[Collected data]
::::::::
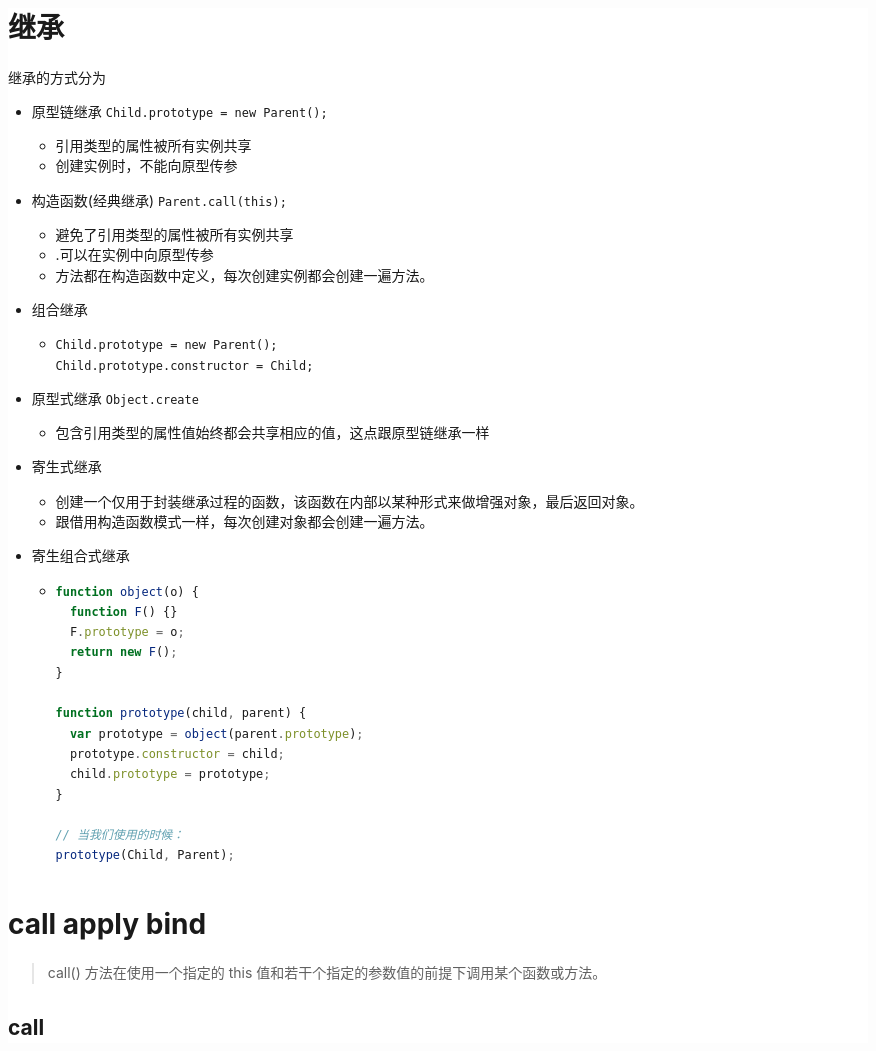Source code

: # 继承

继承的方式分为

- 原型链继承 `Child.prototype = new Parent();`

  - 引用类型的属性被所有实例共享
  - 创建实例时，不能向原型传参

- 构造函数(经典继承) `Parent.call(this);`

  - 避免了引用类型的属性被所有实例共享
  - .可以在实例中向原型传参
  - 方法都在构造函数中定义，每次创建实例都会创建一遍方法。

- 组合继承

  - ```
    Child.prototype = new Parent();
    Child.prototype.constructor = Child;
    ```

- 原型式继承 `Object.create`

  - 包含引用类型的属性值始终都会共享相应的值，这点跟原型链继承一样

- 寄生式继承

  - 创建一个仅用于封装继承过程的函数，该函数在内部以某种形式来做增强对象，最后返回对象。
  - 跟借用构造函数模式一样，每次创建对象都会创建一遍方法。

- 寄生组合式继承

  - ```js
    function object(o) {
      function F() {}
      F.prototype = o;
      return new F();
    }

    function prototype(child, parent) {
      var prototype = object(parent.prototype);
      prototype.constructor = child;
      child.prototype = prototype;
    }

    // 当我们使用的时候：
    prototype(Child, Parent);
    ```

# call apply bind

> call() 方法在使用一个指定的 this 值和若干个指定的参数值的前提下调用某个函数或方法。

## call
::::::::
The task: The last part of the records is the answer, beginning at the line that holds "方法在使用一个指定的 this 值和若干个指定的参数值的前提下调用某个函数或方法。" and including the final line, repeated exactly.

Completed task:
> call() 方法在使用一个指定的 this 值和若干个指定的参数值的前提下调用某个函数或方法。

## call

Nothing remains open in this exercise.